Even I faced these issues. It is either due to offset mismatch or data schema mismatch in Kafka and druid.

You hard rest druid supervisor once if it’s offset mismatch.

This should resolve it

Regards,
Poonam

Hello,

Even though tasks are failing, currentOffsets are getting progressed. With failed tasks we dont know whether segemnts got persisted to deep storage or not.

If we do hard reset of supervisor, it may result in either duplication of data or loss of data according to the useEarliestOffset field in io config.

I dont think hard reset is the alternative for solving this problem.

Need to know exactly at which scenario this kind of error will come.

Regards,
Roopini.

Until the segments are in memory of running tasks, data is available for querying.

But since the tasks are failing while publishing data to deep storage and are completed with FAILED status, after that data is available nowhere in the system.
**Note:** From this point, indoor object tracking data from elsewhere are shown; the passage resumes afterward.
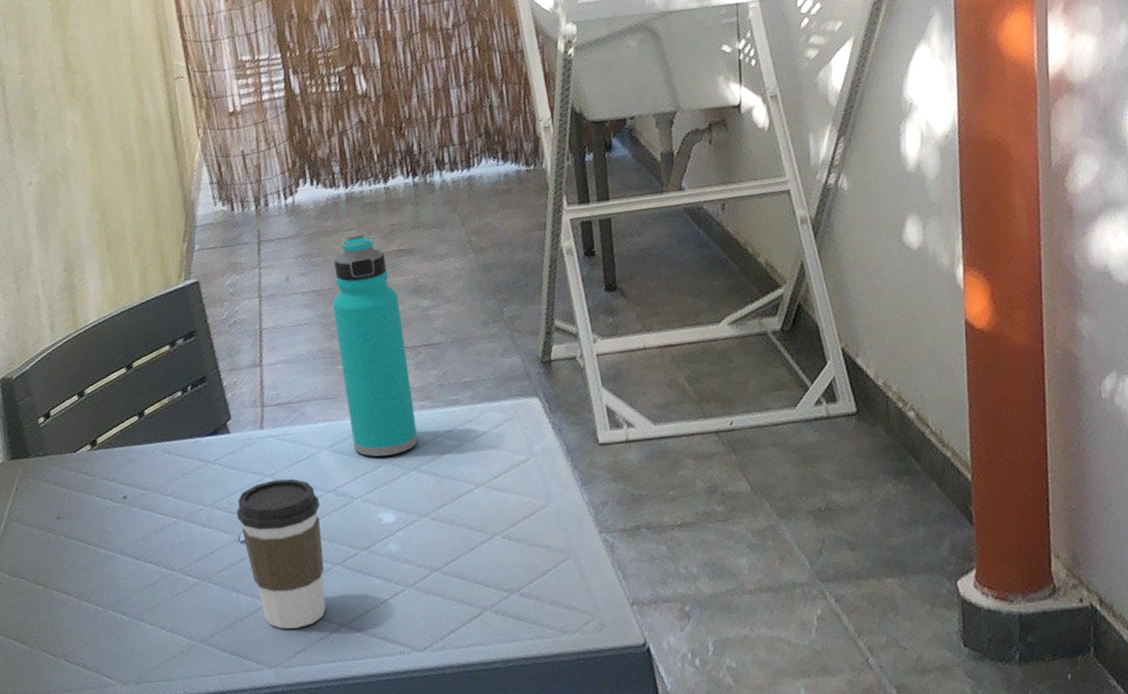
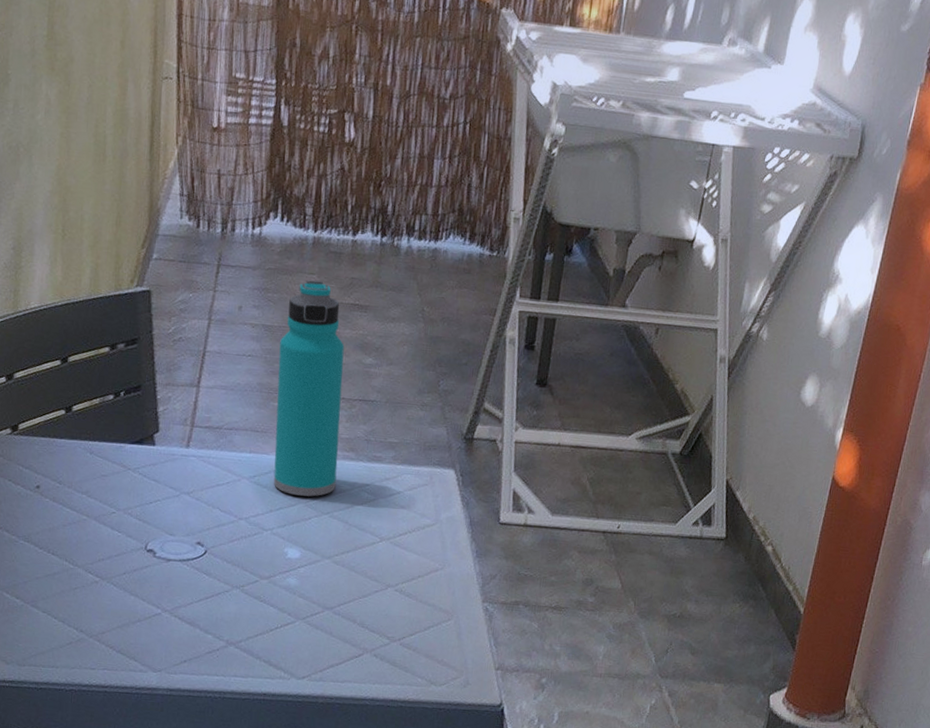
coffee cup: present [237,478,326,629] -> none [148,498,231,640]

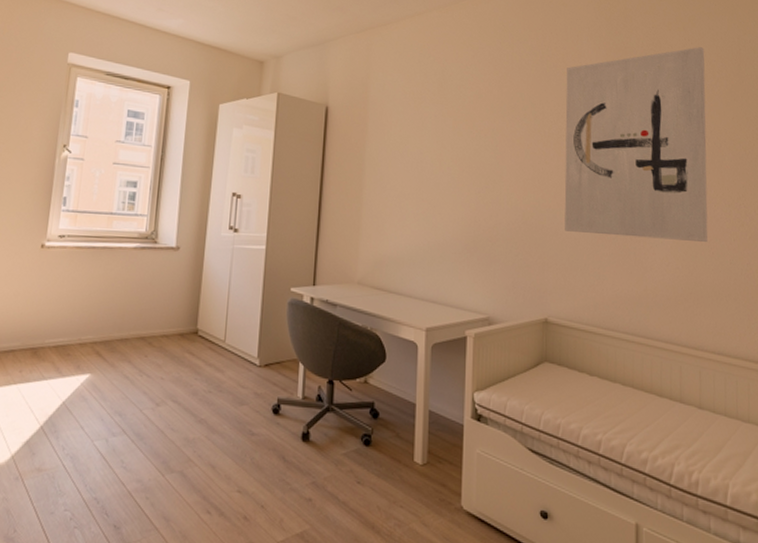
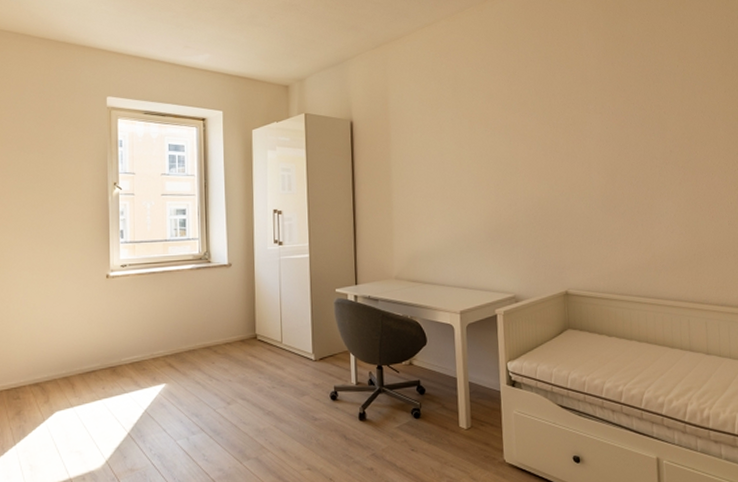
wall art: present [564,47,708,242] -> none [569,28,708,212]

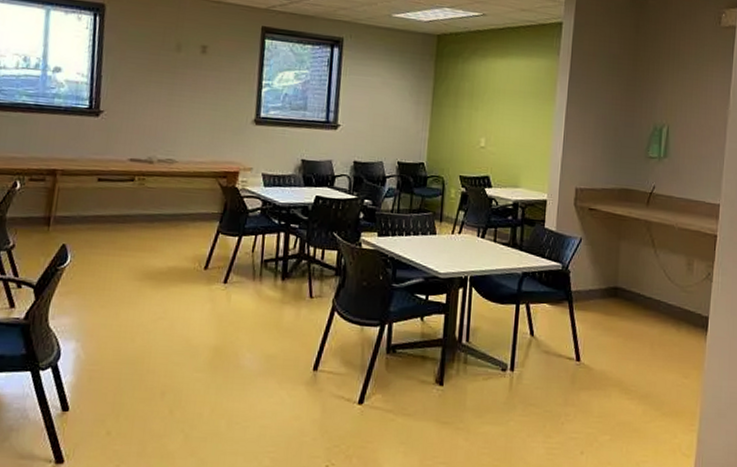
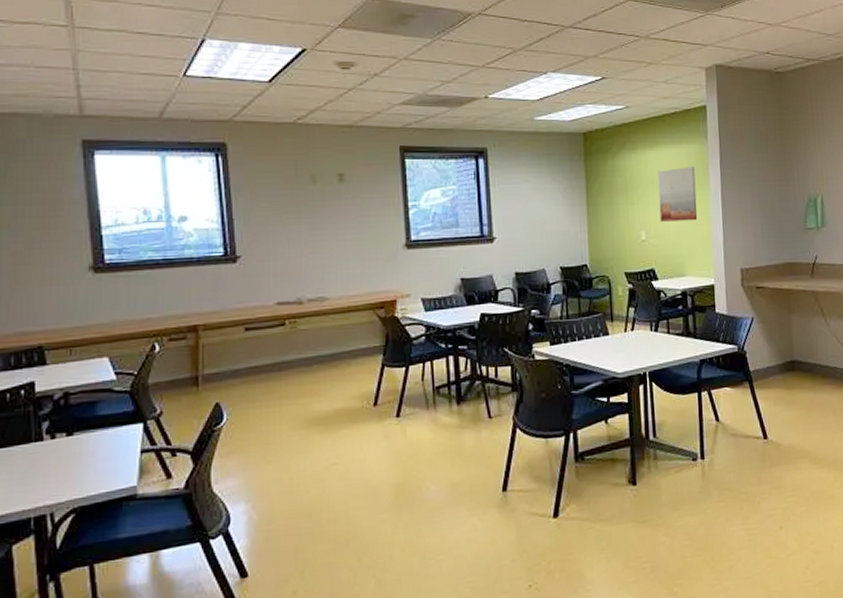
wall art: none [502,80,543,134] -> present [657,167,698,222]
If tasks are failing while publishing the segments, kafka offsets should not get progressed.

In our case:

New tasks are getting started with new set of offsets, not with the failed task offsets, which is getting resulted in data loss.

were you able to resolve your issue with kafka indexing? If not, I can help you.

HI hi - just following up from Matt as well - did you get the root cause identified?

Would be interested to know if segments actually got put into Deep Storage?